The key test for us is not whether new laws respond to new technology. It’s whether they harness it to make the world of work better, and give working people the confidence they need to negotiate better rights.

Don’t get me wrong. Matthew Taylor’s review is not without merit. We support his call for the abolishment of the Swedish Derogation – a loophole that has allowed employers to get away with paying agency workers less, even when they are doing the same job as their permanent colleagues.

Guaranteeing all workers the right to sick pay would make a real difference, as would asking employers to pay a higher rate for non-contracted hours. Payment for when shifts are cancelled at the last minute, as is now increasingly the case in the United States, was a key ask in our submission to the review.

But where the report falls short is not taking power seriously. 

The proposed new "dependent contractor status" carries real risks of downgrading people’s ability to receive a fair day’s pay for a fair day’s work. Here new technology isn’t creating new risks – it’s exacerbating old ones that we have fought to eradicate.

It’s no surprise that we are nervous about the return of "piece rates" or payment for tasks completed, rather than hours worked. Our experience of these has been in sectors like contract cleaning and hotels, where they’re used to set unreasonable targets, and drive down pay. Forgive us for being sceptical about Uber’s record of following the letter of the law.

Taylor’s proposals on zero-hours contracts also miss the point. Those on zero hours contracts – working in low paid sectors like hospitality, caring, and retail - are dependent on their boss for the hours they need to pay their bills. A "right to request" guaranteed hours from an exploitative boss is no right at all for many workers. Those in insecure jobs are in constant fear of having their hours cut if they speak up at work. Will the "right to request" really change this?

Tilting the balance of power back towards workers is what the trade union movement exists for. But it’s also vital to delivering the better productivity and growth Britain so sorely needs.

There is plenty of evidence from across the UK and the wider world that workplaces with good terms and conditions, pay and worker voice are more productive.
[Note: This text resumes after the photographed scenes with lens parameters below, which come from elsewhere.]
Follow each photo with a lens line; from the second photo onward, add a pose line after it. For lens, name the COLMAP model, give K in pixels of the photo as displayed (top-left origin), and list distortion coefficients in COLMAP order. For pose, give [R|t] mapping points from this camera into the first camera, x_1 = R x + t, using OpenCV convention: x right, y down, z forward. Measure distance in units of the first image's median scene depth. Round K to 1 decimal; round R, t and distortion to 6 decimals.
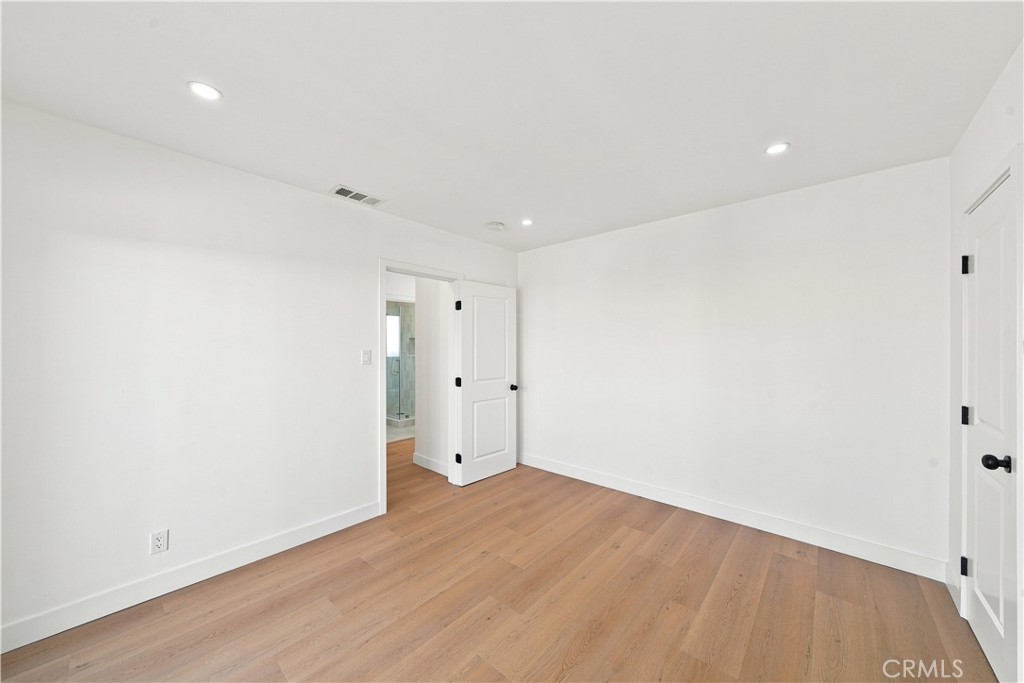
lens RADIAL K [[357.6, 0, 516.4], [0, 357.6, 344.7], [0, 0, 1]] dist [-0.002955, -0.000602]
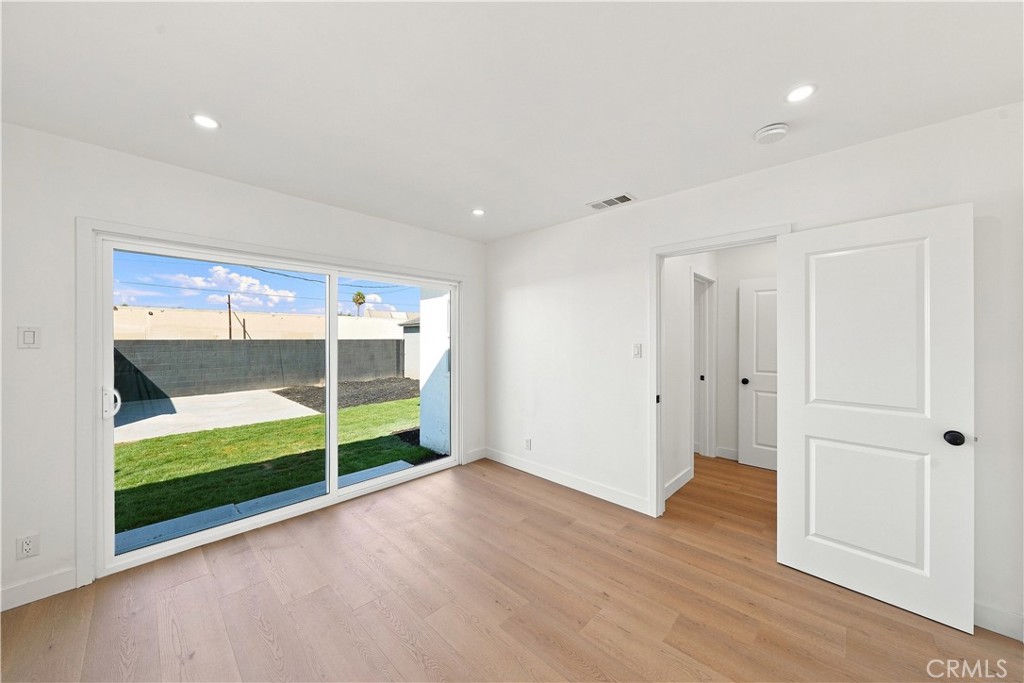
lens RADIAL K [[357.6, 0, 514.3], [0, 357.6, 336.0], [0, 0, 1]] dist [-0.002955, -0.000602]
pose [[-0.035004, -0.004021, -0.999379, 0.542319], [0.001803, 0.999990, -0.004086, -0.002346], [0.999386, -0.001945, -0.034997, 0.611635]]
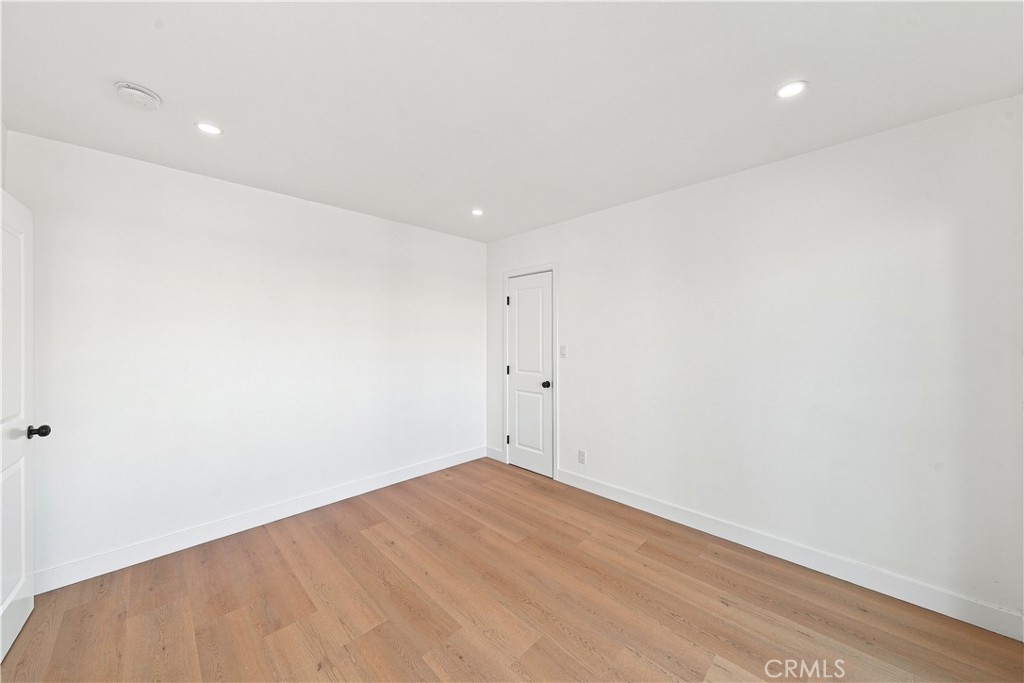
lens RADIAL K [[357.6, 0, 513.7], [0, 357.6, 336.7], [0, 0, 1]] dist [-0.002955, -0.000602]
pose [[0.069917, 0.003721, 0.997546, -0.516734], [0.000588, 0.999993, -0.003772, 0.002158], [-0.997553, 0.000851, 0.069914, 0.456721]]
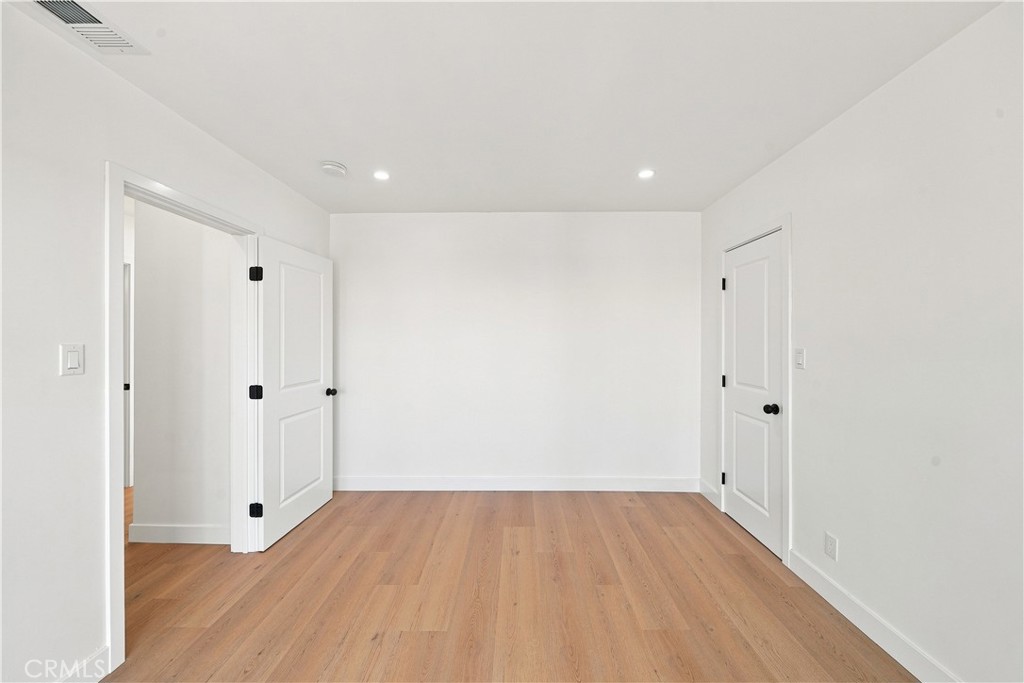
lens RADIAL K [[357.6, 0, 516.7], [0, 357.6, 334.7], [0, 0, 1]] dist [-0.002955, -0.000602]
pose [[0.760727, 0.003041, 0.649065, -0.246522], [-0.001911, 0.999995, -0.002446, 0.001504], [-0.649069, 0.000620, 0.760729, 0.224326]]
That’s why the OECD (hardly a left-wing mouth piece) has called for a new debate about how collective bargaining can deliver more equality, more inclusion and better jobs all round.

We know as a union movement that we have to up our game. And part of that thinking must include how trade unions can take advantage of new technologies to organise workers.

We are ready for this challenge. Our role isn’t to stop changes in technology. It’s to make sure technology is used to make working people’s lives better, and to make sure any gains are fairly shared.

Frances O'Grady is the General Secretary of the TUC.